■ PROBLEM REQUIREMENTS ■
Convert the lines of every entry below into a numbered list with one line per item, omitting blank lines.

■ RAW DATA ■
::::

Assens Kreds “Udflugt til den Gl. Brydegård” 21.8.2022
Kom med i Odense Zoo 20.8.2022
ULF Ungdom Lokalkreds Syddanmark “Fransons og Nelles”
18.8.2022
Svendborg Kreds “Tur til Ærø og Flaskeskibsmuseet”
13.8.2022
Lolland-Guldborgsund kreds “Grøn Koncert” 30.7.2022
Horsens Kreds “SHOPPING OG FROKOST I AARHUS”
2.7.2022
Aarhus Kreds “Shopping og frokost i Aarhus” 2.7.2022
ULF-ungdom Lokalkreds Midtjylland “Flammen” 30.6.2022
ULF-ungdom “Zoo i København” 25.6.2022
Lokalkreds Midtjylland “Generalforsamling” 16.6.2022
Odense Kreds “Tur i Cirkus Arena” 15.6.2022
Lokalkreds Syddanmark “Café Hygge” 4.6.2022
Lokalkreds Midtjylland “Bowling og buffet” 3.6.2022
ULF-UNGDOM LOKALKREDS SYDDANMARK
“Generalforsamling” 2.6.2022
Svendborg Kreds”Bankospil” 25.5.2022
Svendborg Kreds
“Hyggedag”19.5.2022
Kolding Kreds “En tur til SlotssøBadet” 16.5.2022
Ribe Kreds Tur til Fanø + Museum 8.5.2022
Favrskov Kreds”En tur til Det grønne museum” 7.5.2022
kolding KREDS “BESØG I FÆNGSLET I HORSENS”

::::

■ REPLY TO THE TASK ■
1. Assens Kreds “Udflugt til den Gl. Brydegård” 21.8.2022
2. Kom med i Odense Zoo 20.8.2022
3. ULF Ungdom Lokalkreds Syddanmark “Fransons og Nelles”
4. 18.8.2022
5. Svendborg Kreds “Tur til Ærø og Flaskeskibsmuseet”
6. 13.8.2022
7. Lolland-Guldborgsund kreds “Grøn Koncert” 30.7.2022
8. Horsens Kreds “SHOPPING OG FROKOST I AARHUS”
9. 2.7.2022
10. Aarhus Kreds “Shopping og frokost i Aarhus” 2.7.2022
11. ULF-ungdom Lokalkreds Midtjylland “Flammen” 30.6.2022
12. ULF-ungdom “Zoo i København” 25.6.2022
13. Lokalkreds Midtjylland “Generalforsamling” 16.6.2022
14. Odense Kreds “Tur i Cirkus Arena” 15.6.2022
15. Lokalkreds Syddanmark “Café Hygge” 4.6.2022
16. Lokalkreds Midtjylland “Bowling og buffet” 3.6.2022
17. ULF-UNGDOM LOKALKREDS SYDDANMARK
18. “Generalforsamling” 2.6.2022
19. Svendborg Kreds”Bankospil” 25.5.2022
20. Svendborg Kreds
21. “Hyggedag”19.5.2022
22. Kolding Kreds “En tur til SlotssøBadet” 16.5.2022
23. Ribe Kreds Tur til Fanø + Museum 8.5.2022
24. Favrskov Kreds”En tur til Det grønne museum” 7.5.2022
25. kolding KREDS “BESØG I FÆNGSLET I HORSENS”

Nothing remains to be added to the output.